With sanctions biting into Russia’s access to western arms markets, the country’s defense industry is looking east to bolster its fortunes. But the markets there offer little hope of offsetting the damage. Defense News reports that Russia is increasingly looking to Asia to make up for its lost revenue. While customers in Asia have traditionally made up a large chunk of Russian arms sales — India and China accounted for half between 2010-2014 — arms customers there are likelier to shop around and Russia’s normally reliable customers are more and more looking to produce weapons at home rather than buy them from abroad.
The Navy is pushing for more investment in the development of underwater drones in the wake of reports that Russian submarines looming by underwater data cables could cut them in the event of a conflict, the Navy Times reports. The Navy’s director of naval nuclear propulsion Adm. Frank Caldwell Jr. recently cited the threat of Russian submarines cutting data cables, in addition to a dip in sub building after the Cold War, as reason to “move forward more swiftly” in developing unmanned underwater vehicles. Experts say the underwater drones could be useful in monitoring vulnerable points in the thousands of miles of undersea data cables.
Almost exactly a week after a U.S. Navy ship conducted a freedom-of-navigation cruise near several artificial islands that Beijing has constructed in the South China Sea, the Chinese navy has started running live-fire naval exercises in the area, along with their friends from the Australian Navy. What? The Aussies are playing down the significance of the long-planned exercise, and some in Australia are saying that the whole thing should be called off since the Chinese may use it to poke a stick in Washington’s eye. But everyone needs to just stop sweating it so much, says Aussie Air Chief Marshal Mark Binskin. “It’s part of the relationship we have with a lot of the regional navies in the development between the defence forces. So, we shouldn’t make it more than what it actually is,” he said.

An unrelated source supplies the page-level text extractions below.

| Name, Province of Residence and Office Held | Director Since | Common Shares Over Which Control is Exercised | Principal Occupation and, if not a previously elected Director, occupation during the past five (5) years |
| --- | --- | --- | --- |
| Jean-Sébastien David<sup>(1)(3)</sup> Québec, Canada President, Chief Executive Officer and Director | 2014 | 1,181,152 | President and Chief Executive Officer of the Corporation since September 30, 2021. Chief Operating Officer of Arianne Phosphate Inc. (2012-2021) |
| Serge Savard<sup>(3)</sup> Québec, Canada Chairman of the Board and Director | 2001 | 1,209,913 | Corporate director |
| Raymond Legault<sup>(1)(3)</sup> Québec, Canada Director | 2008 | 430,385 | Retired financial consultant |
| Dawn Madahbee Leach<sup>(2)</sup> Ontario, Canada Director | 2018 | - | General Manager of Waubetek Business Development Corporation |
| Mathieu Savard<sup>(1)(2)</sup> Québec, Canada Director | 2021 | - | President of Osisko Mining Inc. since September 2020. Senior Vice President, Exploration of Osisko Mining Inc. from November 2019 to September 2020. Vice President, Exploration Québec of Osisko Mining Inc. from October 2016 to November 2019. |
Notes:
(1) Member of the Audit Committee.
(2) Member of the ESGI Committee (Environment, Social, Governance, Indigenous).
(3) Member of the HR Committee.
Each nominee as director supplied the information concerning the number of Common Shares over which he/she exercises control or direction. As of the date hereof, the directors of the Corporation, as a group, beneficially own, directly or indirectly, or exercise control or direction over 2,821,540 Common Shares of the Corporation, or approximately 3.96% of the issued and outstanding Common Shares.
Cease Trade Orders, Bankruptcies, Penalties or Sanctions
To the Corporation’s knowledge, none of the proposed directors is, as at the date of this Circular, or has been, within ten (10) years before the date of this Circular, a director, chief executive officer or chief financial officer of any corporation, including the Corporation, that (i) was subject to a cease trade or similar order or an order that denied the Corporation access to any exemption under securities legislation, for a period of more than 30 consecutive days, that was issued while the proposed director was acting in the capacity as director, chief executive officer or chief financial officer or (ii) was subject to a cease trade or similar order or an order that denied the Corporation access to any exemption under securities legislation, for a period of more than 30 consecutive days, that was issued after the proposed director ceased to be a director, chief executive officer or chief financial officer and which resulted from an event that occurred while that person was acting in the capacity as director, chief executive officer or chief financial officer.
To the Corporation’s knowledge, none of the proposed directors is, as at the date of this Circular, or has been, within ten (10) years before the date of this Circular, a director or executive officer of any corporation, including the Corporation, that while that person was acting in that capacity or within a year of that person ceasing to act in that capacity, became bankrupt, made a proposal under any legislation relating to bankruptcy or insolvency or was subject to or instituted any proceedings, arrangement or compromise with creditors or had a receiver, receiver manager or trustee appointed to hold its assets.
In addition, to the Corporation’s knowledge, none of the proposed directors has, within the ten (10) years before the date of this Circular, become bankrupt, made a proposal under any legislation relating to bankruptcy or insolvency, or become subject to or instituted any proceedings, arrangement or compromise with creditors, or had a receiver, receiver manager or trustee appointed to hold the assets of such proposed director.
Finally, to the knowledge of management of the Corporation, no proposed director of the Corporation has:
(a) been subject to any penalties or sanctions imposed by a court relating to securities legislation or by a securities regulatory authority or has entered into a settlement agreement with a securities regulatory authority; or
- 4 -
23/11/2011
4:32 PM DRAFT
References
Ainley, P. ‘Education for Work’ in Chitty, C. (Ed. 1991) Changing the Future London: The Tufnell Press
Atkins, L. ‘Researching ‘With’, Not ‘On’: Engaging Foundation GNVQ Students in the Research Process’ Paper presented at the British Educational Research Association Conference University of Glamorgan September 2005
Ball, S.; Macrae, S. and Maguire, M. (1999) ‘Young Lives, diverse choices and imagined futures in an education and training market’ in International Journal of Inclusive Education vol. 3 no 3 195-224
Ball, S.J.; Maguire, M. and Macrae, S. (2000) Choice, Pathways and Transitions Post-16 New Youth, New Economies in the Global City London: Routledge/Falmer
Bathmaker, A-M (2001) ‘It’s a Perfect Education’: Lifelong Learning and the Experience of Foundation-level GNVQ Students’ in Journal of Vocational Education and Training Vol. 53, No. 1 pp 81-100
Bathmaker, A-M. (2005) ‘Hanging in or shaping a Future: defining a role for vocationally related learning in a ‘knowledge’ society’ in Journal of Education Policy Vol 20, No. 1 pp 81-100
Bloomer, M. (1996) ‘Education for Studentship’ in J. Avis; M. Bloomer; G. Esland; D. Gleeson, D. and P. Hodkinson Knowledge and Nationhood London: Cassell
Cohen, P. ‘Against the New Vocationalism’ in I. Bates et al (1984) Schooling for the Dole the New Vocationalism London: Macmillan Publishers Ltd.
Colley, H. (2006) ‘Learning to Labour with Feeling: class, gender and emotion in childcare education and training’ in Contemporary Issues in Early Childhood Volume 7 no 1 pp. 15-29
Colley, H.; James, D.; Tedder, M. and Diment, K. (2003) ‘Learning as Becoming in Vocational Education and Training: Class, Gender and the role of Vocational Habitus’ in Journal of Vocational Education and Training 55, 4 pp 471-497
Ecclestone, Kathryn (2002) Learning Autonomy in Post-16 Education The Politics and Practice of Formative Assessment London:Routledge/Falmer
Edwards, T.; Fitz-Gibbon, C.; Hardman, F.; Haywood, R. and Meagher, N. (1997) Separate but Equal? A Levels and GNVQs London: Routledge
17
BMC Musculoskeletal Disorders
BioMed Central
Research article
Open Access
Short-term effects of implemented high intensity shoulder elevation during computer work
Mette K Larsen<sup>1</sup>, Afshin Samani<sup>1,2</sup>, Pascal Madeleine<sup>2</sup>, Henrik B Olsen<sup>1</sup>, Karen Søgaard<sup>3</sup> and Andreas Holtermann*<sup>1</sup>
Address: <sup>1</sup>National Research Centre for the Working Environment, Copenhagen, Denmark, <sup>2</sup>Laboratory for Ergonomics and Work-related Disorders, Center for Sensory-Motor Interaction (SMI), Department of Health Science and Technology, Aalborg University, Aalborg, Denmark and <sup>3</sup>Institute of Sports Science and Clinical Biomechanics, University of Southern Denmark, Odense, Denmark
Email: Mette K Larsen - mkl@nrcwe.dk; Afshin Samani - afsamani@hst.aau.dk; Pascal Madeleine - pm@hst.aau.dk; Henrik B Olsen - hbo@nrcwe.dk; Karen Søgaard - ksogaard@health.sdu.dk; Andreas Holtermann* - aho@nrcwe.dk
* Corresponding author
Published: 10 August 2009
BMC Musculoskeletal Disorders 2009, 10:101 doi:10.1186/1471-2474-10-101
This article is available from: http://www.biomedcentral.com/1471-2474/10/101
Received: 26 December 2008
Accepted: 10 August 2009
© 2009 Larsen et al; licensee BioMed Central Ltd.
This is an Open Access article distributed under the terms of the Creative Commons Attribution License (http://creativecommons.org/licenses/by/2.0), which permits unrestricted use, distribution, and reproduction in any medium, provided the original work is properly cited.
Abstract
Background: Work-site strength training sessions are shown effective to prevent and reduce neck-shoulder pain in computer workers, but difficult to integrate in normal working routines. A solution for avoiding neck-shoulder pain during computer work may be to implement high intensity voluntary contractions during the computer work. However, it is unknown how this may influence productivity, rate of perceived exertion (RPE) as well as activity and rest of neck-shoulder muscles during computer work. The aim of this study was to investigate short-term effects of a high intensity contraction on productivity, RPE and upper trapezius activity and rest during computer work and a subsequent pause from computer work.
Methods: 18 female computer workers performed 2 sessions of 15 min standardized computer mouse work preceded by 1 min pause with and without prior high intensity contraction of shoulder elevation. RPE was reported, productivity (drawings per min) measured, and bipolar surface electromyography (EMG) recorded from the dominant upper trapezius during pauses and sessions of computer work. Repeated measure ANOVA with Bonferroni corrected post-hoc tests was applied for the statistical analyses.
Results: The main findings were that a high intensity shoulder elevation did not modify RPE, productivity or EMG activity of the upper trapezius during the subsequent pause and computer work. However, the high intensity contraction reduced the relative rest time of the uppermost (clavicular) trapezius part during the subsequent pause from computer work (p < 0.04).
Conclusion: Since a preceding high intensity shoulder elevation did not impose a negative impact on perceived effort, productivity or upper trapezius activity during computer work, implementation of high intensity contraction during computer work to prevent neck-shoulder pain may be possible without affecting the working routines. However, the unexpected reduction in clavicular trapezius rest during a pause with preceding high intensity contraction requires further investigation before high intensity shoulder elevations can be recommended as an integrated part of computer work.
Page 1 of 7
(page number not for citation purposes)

The Long Range Strike Bomber (LRS-B) contract has been awarded, so now begins the infighting over how — and who — will pay for it, Defense News reports. The bills for LRS-B will be coming due just as the Air Force is purchasing a number of other big ticket modernization projects. Unless Congress sets aside a dedicated fund for the bomber, the Air Force have a few intraservice budget fights on its hands as the bomber competes for funding with other projects.
Carnegie’s Middle East Center has an interesting piece by visiting scholar Kheder Khaddour looking at how the Syrian military has maintained the loyalty of its officer corps. In short, the glue that is keeping the whole thing together is a benefits package that ties all aspects of an army officer’s professional and personal life to the regime. Despite four years of grinding war, there have been few defections from the officer corps, and Khaddour writes, “protecting a beneficial system, rather than adhering to strict ideological loyalty, is what has kept the Syrian officer corps largely intact.”
In particular, the neighborhood of Dahiet al-Assad in Damascus, “the suburb of Assad,” has “morphed from a residential area into something more akin to a fortified military base—one that officers perceive as defending them collectively, and by extension the entire army and Syrian regime.”